§ ARBEITSAUFTRÄGE:
[1] Welchen Beruf übt der Sänger Arne laut dem Textauszug aus?
[2] Schreiben Sie aus dem Textauszug die Stelle von „Andre Groß: Einige“ bis „ganz anderes Thema.“ wortgetreu ab.

§ ZITIERTER TEXTAUSZUG:
-.-.-
The New Beamtentum: Im Interview mit Litlog-Autor Andre Groß verraten die selbsternannten Freizeitpunks der Hamburger Band Captain PlanET, warum sie sich für ein bürgerliches Leben als Lehrer und gegen ein Dasein als dauertourende Rockstars entschieden haben.

Von Andre Groß

Göttingen, 12.10.2013. Die zwei Sprechblasen in der Facebookmenüleiste leuchten rot auf. Nachricht von Captain PlanET: »wir sind schon da, komm doch einfach rum«. Gesagt getan. Als ich gegen 18 Uhr das Café Kollektiv Kabale erreiche, haben sich die Hamburger Freizeitpunks von Captain PlanET bereits mit Ihren Laptops im Café eingerichtet und vertreiben sich die Zeit bis zum abendlichen Konzert im Theaterkeller. Nur Sänger und Grundschullehrer Arne wirkt ein wenig gelangweilt. Sein Internet funktioniert nicht. Von Gitarrist Benni keine Spur: »Der pennt im Van« und auch Bassist Marco treibt sich noch irgendwo in der Stadt herum und wird erst im Laufe des Gesprächs dazustoßen. Bevor es mit dem Interview losgeht nimmt die Kellnerin Bestellungen auf. Der festen Überzeugung, ein Interview mit Teilzeitrockstars zu führen und gewillt Anpassungsfähigkeit zu demonstrieren, bestelle ich ein Bier. Als kurz darauf die Band geschlossen Bionade ordert, kann das Interview beginnen.

Andre Groß: Einige von euch sind als Lehrer tätig. Das Beamtentum: Der Inbegriff der Spießigkeit im Einklang mit einem Leben in einer Subkultur, Konzerten in autonomen Zentren, etc. Das passt doch alles nicht zusammen. Führt ihr ein Doppelleben?

Arne von Twistern: Manchmal fühlt man sich so. Aber außer den Behördenkontakten mit strangen Briefen und komischen Formularen, ist man ja nur dadurch, dass man diesen Beamtenstatus hat, kein anderer Mensch. Das Kollegium ist super jung. Da findet gerade auch ein Generationswechsel in der Lehrerschaft Hamburgs statt. Also als vermuffte Spießigkeit empfinde ich das an der Schule zumindest nicht. Lehrer sind ja auch ganz spezielle Beamte. Anders als hierarchische Finanzverwaltungsmitarbeiter oder Polizisten, aber das ist noch mal ein ganz anderes Thema.
-.-.-
§ BEREITGESTELLTES MATERIAL:
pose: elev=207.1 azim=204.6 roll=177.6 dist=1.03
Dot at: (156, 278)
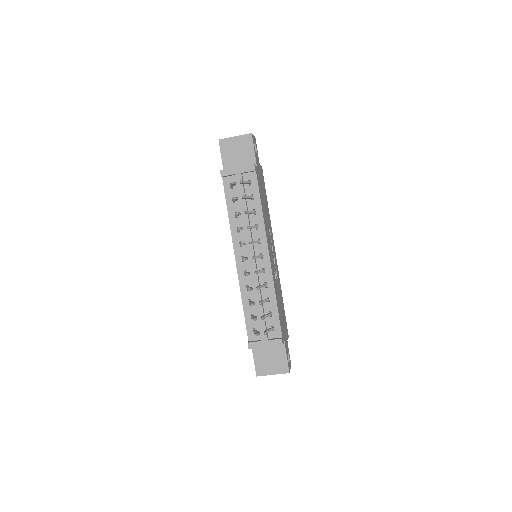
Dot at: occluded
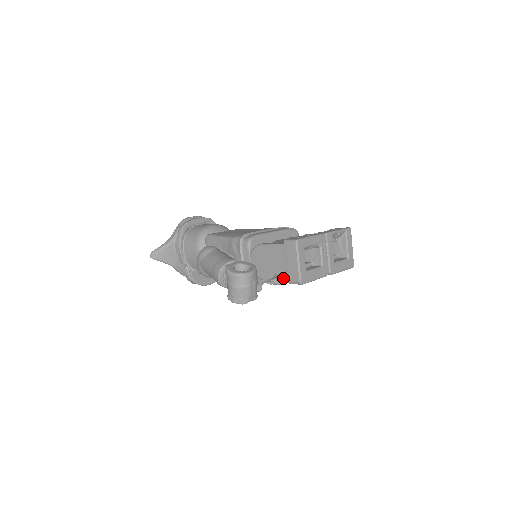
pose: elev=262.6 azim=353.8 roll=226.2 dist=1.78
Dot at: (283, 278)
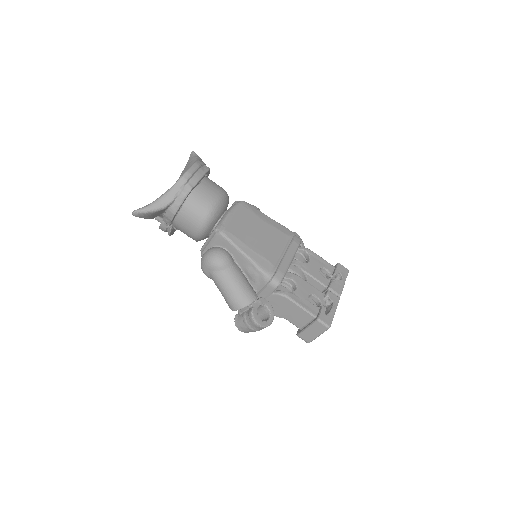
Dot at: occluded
-.-.-
§ GELÖSTE AUFGABEN:
[1] Er ist Grundschullehrer.

[2]
Andre Groß: Einige von euch sind als Lehrer tätig. Das Beamtentum: Der Inbegriff der Spießigkeit im Einklang mit einem Leben in einer Subkultur, Konzerten in autonomen Zentren, etc. Das passt doch alles nicht zusammen. Führt ihr ein Doppelleben?

Arne von Twistern: Manchmal fühlt man sich so. Aber außer den Behördenkontakten mit strangen Briefen und komischen Formularen, ist man ja nur dadurch, dass man diesen Beamtenstatus hat, kein anderer Mensch. Das Kollegium ist super jung. Da findet gerade auch ein Generationswechsel in der Lehrerschaft Hamburgs statt. Also als vermuffte Spießigkeit empfinde ich das an der Schule zumindest nicht. Lehrer sind ja auch ganz spezielle Beamte. Anders als hierarchische Finanzverwaltungsmitarbeiter oder Polizisten, aber das ist noch mal ein ganz anderes Thema.